As root on head.ribosome.cluster,
/usr/sbin/getimage --quiet --image node25.ribosome.2006.10.20 --golden-client node25.ribosome.cluster
Error:
rsync: failed to connect to node25.ribosome.cluster: Connection refused (111)
rsync error: error in socket IO (code 10) at clientserver.c(99)
Failed to retrieve /etc/systemimager/mounted_filesystems from node25.ribosome.cluster.
getimage: Have you run "prepareclient" on node25.ribosome.cluster?
Giving up for now, to revisit this issue later. Proceeding with G4U cloning, instead.

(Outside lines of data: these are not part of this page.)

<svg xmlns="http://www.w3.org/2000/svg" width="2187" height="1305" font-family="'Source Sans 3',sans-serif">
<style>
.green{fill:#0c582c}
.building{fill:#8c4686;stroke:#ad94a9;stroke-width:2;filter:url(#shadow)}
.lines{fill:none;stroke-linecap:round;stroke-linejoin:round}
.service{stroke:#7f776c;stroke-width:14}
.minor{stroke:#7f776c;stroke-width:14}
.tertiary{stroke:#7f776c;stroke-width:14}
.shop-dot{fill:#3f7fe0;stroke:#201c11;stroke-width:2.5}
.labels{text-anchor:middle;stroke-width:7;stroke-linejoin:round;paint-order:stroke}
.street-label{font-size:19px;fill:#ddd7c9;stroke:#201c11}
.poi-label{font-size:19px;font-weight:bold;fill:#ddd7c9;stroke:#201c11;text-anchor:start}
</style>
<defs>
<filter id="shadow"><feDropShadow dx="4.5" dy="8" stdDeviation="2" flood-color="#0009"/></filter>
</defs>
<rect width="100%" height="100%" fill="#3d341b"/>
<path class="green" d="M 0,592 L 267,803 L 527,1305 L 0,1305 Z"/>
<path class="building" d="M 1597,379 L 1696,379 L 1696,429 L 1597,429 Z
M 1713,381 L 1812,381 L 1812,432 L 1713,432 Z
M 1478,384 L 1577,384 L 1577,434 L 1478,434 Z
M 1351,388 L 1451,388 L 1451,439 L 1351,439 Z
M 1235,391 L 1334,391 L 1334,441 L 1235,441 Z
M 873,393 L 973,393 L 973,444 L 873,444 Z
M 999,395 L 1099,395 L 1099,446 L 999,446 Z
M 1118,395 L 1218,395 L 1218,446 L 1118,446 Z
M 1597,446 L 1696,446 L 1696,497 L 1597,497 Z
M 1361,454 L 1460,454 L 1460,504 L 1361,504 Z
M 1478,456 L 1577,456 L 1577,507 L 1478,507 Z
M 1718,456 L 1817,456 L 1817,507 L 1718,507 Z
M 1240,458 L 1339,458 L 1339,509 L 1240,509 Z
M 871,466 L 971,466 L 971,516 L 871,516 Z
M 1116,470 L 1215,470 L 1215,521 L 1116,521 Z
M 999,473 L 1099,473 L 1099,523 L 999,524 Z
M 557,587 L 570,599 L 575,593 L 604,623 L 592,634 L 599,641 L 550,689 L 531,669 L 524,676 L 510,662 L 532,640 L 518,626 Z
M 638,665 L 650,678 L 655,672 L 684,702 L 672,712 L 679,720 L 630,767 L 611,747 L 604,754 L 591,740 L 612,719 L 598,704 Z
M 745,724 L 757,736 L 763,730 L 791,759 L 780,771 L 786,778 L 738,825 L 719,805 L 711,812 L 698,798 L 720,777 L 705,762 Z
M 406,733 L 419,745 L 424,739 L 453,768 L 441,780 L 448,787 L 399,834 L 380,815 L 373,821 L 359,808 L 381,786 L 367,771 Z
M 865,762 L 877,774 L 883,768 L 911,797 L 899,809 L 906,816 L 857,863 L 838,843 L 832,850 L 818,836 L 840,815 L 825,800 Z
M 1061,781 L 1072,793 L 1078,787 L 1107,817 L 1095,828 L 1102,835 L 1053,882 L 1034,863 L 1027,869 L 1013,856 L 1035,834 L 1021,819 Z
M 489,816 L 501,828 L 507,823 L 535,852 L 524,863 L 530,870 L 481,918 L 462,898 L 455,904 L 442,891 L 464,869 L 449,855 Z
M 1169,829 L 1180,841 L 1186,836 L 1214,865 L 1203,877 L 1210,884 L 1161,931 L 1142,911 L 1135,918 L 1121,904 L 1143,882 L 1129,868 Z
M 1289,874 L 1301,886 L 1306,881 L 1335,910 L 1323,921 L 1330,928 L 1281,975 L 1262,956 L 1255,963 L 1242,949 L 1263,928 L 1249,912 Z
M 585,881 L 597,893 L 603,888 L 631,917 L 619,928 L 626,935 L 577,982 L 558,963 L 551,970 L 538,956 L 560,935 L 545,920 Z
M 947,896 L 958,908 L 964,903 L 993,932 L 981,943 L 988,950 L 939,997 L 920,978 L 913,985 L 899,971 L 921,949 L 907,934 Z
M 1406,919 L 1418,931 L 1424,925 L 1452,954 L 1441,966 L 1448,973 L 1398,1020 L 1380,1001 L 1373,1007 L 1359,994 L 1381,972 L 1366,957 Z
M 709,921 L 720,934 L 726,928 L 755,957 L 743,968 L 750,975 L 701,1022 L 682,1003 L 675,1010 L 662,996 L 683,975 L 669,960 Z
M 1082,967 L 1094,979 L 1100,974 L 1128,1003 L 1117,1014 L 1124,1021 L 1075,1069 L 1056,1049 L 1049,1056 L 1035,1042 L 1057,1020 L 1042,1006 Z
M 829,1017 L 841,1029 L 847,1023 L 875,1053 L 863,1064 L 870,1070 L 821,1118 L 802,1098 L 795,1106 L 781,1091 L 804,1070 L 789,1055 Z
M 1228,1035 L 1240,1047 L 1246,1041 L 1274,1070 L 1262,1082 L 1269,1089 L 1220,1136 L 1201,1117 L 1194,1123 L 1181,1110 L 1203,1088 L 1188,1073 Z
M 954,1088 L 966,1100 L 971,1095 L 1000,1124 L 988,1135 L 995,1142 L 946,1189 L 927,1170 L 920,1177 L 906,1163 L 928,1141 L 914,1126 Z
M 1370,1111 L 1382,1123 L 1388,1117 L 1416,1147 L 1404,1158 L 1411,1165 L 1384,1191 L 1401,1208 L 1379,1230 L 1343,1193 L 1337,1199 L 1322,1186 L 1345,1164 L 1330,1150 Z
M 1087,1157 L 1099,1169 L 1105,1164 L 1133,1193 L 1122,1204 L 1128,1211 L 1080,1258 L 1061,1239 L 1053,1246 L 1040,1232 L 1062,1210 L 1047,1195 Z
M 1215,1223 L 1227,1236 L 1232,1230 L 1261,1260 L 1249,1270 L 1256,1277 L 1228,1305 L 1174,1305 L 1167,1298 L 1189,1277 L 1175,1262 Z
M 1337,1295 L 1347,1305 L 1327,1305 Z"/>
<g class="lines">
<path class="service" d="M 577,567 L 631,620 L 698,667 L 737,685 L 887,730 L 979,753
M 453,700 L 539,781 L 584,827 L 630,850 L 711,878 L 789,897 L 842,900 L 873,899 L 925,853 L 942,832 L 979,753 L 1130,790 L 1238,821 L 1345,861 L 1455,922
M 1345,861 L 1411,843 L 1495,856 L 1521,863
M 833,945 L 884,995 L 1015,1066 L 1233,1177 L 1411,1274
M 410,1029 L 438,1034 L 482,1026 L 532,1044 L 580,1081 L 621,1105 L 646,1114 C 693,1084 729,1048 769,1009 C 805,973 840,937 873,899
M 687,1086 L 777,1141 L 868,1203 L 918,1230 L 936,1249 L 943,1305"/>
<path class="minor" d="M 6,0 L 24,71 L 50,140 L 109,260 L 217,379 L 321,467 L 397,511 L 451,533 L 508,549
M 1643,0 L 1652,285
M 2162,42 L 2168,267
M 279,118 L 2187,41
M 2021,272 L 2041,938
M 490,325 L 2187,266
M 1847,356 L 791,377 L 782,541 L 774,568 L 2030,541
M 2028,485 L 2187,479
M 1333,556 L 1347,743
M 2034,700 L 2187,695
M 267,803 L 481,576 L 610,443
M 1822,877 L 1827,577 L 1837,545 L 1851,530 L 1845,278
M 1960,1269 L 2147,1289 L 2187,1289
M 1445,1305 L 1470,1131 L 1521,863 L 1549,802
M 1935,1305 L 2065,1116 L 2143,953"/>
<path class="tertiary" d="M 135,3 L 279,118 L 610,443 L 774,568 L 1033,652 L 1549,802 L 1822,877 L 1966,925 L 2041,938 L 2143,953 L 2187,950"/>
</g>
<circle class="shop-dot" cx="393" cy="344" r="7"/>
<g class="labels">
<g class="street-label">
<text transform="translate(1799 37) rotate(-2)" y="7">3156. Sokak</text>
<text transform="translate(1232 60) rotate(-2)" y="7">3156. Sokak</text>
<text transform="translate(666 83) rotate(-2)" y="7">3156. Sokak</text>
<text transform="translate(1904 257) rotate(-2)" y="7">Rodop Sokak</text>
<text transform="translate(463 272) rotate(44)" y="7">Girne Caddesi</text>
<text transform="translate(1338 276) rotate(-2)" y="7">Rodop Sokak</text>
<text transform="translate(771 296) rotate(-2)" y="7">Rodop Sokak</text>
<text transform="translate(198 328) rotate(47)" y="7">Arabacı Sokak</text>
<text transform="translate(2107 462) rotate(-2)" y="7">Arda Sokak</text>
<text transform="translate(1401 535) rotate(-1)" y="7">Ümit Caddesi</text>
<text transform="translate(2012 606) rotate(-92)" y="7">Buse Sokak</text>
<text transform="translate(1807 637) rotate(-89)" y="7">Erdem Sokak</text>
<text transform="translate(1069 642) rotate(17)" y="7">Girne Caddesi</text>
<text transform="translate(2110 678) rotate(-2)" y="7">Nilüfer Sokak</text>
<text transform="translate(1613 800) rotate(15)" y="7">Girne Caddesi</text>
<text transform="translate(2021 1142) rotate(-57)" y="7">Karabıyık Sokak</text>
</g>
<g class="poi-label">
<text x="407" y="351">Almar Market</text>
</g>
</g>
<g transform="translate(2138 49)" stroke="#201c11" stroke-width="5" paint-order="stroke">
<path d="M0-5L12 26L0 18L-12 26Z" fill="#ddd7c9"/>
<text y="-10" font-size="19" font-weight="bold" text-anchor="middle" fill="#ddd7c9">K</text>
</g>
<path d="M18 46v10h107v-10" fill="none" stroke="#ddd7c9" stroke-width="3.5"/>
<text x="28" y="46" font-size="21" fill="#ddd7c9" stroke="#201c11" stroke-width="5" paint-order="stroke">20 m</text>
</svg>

There is no need to open the chassis of any node system in order to do this, but these systems do not have hot-swap hard drives, so they must be shutdown before installing or removing a drive.
Target and original drives must be of same make, size, and model.
Install target (blank/expendable) drive in secondary HD bay (left side, on Atipa i1002) of the node running the original image to be cloned.
Boot the original system to the G4U CD-ROM.
Copy the contents of the original drive to the target drive (here, drive order is critical). This can take about 1 hour, depending on drive size and speed.
copydisk wd0 wd1
Reinstall the target drive in its chassis and boot the machine.
On boot, this machine will not recognize its MAC addresses, so the Kudzu hardware detection tool will interrupt the boot process and permit you to delete the configurations of the 2 missing MAC addresses (do this), then configure both "new" MAC addresses for DHCP.
Allow the system to boot normally. No other changes are required.
If there are minor hardware differences between the new node and the original node, use Kudzu to remove the "missing" hardware and configure the "new" hardware.